The Beitbridge community has rejected a multimillion dollar citrus project proposed by Schweppes Zimbabwe Limited in the Shobi Block for fear that it would disrupt cattle ranging and disempower the already marginalized villagers.
The project was going to run under Beitbridge Juicing (BBJ), a subsidiary of Schweppes.
The project which was supposed to cover 4 000 hectares of citrus plants was thrown out by stakeholders during a meeting held at Beitbridge Rural District Council Boardroom on Friday last week.
Traditional leaders and councilors vehemently rejected the project after a presentation by BBJ representatives. They argued that the citrus plant would disempower 5 600 households that are all dependent on cattle ranching.
Chief Sitaudze who was in the meeting appreciated Schweppes for offering the project to Beitbridge but regretted the negative effects it would have on the ordinary villager. He asked Schweppes to approach Government for underutilized farms in the district.
The MP for BeitbridgeWest, Ruth Mavhungu said she is not aware of the project.
Five wards with 43 000 cattle or 48% of the total number of cattle in the district were going to be affected by the project. Official figures also show that 82% of the district’s goats and 52% of goats will be affected.
The wards are 7, 8, 9, 10 and 11 whereby ward 8 is by the border with South Africa and Botswana, and part of ward 9 is by the border with Botswana.

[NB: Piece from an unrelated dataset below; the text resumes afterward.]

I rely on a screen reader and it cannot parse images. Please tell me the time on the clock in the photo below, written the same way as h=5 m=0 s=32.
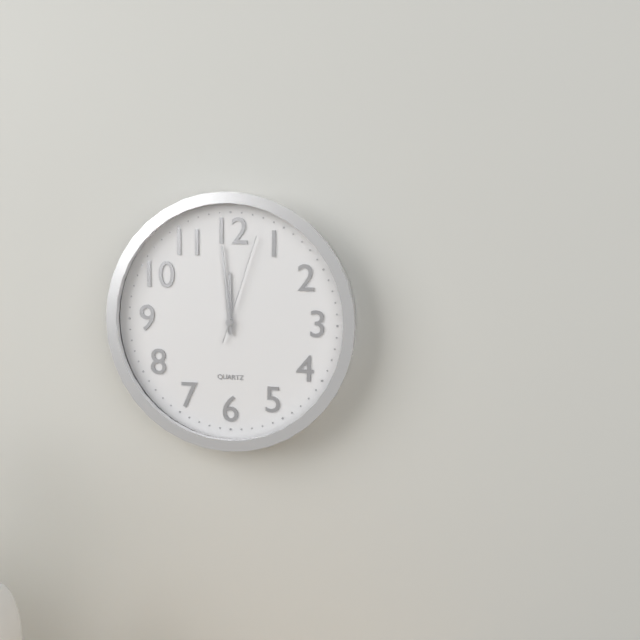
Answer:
h=11 m=59 s=3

They said grazing land would be lost forcing villagers to find pasture across the border in Botswana where cattle will be shot for straying.
The meeting was also attended by officials from different Government departments.

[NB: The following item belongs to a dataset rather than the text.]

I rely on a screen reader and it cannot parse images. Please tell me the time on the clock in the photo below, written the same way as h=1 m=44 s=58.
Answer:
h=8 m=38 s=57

BBJ manager Charles Tembo referred The Mirror to the company public relations officer Unaiswi Nyikadzino who could not be reached by the time of going to print.

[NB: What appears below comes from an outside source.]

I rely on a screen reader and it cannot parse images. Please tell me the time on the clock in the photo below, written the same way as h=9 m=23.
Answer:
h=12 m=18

The community, councilors and traditional leaders including chief Sitaudze and Headman Mazibeni turned down the proposal.
“We appreciate you for bringing such a project to Beitbridge but we implore you to bring projects that do not clash with existing community projects.
Representatives of residents of Shobi Block have made it clear to you that the land in question is their grazing land. If you implement this project we will soon hear that Zimbabwean cattle are being shot across the border in Botswana for straying.
“We have made this decision in order to protect the already existing development. We are not dismissing you but we are only saying that bring development that does not create conflict,” said Chief Sitaudze.